Better late than never — but later and later

Do you think it’s a little late – nearly six months after the October 1 start of fiscal year 2024 – for lawmakers to wrap up appropriations bills? Perhaps, but such tardiness is becoming far more common. Over the last 15 years, they’ve worked into December seven times, January once, February once, March four times, April once, and May once. Looking back further in history doesn’t prove any more inspiring. Since Congress implemented the current budget process in the mid-1970s, lawmakers have enacted all appropriations bills by October 1 just four times : 1977, 1989, 1995. and 1997. And since 1997, they’ve never finished more than five of them on time. The later they finish in a fiscal year, the more that year overlaps with the next one, further complicating matters.

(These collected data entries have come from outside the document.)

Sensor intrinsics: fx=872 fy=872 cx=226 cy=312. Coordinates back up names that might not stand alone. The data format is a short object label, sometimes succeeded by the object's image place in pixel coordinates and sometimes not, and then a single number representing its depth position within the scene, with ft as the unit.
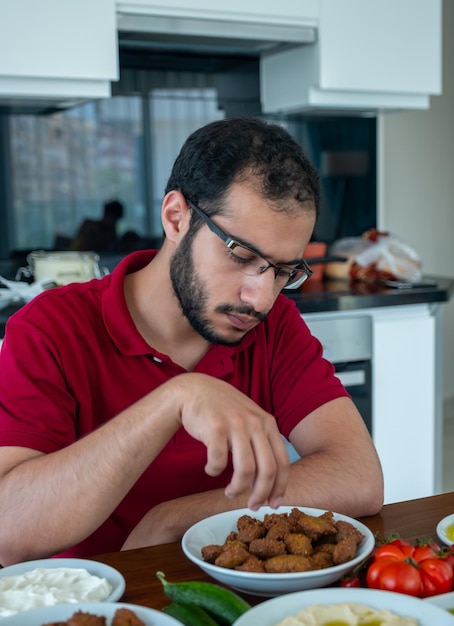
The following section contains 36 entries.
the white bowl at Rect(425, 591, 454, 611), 3.09
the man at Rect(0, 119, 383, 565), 3.81
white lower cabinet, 9.99
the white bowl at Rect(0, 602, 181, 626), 2.93
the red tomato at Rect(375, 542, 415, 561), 3.43
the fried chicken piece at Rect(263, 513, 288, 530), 3.67
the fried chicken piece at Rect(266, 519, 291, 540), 3.54
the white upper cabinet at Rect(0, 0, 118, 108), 8.52
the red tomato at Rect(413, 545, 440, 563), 3.42
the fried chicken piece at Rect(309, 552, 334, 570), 3.37
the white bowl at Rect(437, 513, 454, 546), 3.81
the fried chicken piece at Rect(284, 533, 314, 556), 3.44
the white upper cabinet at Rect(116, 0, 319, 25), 9.01
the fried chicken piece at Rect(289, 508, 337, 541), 3.59
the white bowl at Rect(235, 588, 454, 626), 2.90
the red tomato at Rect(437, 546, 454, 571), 3.40
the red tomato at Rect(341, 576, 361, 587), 3.34
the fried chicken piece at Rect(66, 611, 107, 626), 2.78
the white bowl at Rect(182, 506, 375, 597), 3.21
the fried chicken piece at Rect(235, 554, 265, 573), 3.26
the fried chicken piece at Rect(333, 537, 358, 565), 3.39
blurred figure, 10.49
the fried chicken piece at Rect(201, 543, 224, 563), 3.45
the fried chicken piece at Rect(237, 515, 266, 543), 3.56
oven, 9.55
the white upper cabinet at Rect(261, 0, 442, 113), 10.08
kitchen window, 10.11
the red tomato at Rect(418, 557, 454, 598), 3.31
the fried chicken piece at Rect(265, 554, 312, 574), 3.27
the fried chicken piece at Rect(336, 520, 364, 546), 3.57
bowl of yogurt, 3.13
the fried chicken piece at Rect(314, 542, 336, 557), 3.49
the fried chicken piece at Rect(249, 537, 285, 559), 3.43
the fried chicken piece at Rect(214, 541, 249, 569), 3.34
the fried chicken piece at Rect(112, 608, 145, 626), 2.83
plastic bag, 10.82
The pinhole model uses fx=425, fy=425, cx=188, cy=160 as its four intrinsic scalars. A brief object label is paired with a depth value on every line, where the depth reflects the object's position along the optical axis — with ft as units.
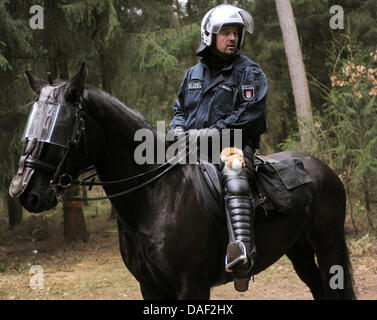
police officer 11.01
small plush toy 11.08
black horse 10.21
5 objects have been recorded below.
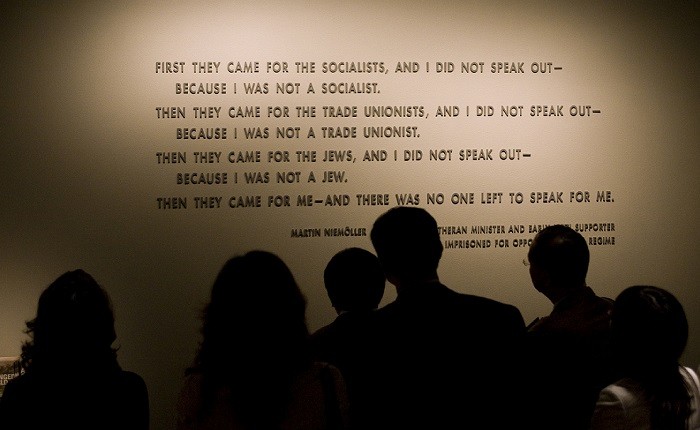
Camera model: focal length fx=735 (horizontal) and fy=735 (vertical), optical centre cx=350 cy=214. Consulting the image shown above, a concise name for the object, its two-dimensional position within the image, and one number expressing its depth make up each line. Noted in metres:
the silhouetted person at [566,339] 2.40
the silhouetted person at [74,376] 1.96
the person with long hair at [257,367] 1.81
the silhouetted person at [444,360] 2.01
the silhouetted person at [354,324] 2.09
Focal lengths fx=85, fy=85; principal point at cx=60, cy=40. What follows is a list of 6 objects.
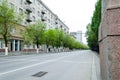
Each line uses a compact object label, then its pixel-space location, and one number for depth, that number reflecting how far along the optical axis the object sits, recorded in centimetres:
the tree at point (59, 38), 3352
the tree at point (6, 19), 1458
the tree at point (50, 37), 2734
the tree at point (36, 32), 2141
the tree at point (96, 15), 1093
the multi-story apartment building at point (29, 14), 1893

Biden-Trump II: an historical perspective?

Would a Biden-Trump rematch be a highly unusual U.S. historical event? Not really, says Tevi Troy , a BPC senior fellow and head of BPC’s Presidential Leadership Initiative. This week on “The Briefing,” BPC’s co-branded show on SiriusXM (Channel 124), Troy said we’ve had six rematches of presidential candidates – starting with John Adams and Thomas Jefferson in 1800 and ending (so far) with Dwight Eisenhower and Adlai Stevenson in 1956. Grover Cleveland is the only president to win back his office (in 1892) and, Troy tells us , his return came as no surprise to his wife, Frances. Take care of the furniture, she told the White House staff upon departing after Cleveland’s first term. “We are coming back just four years from today.”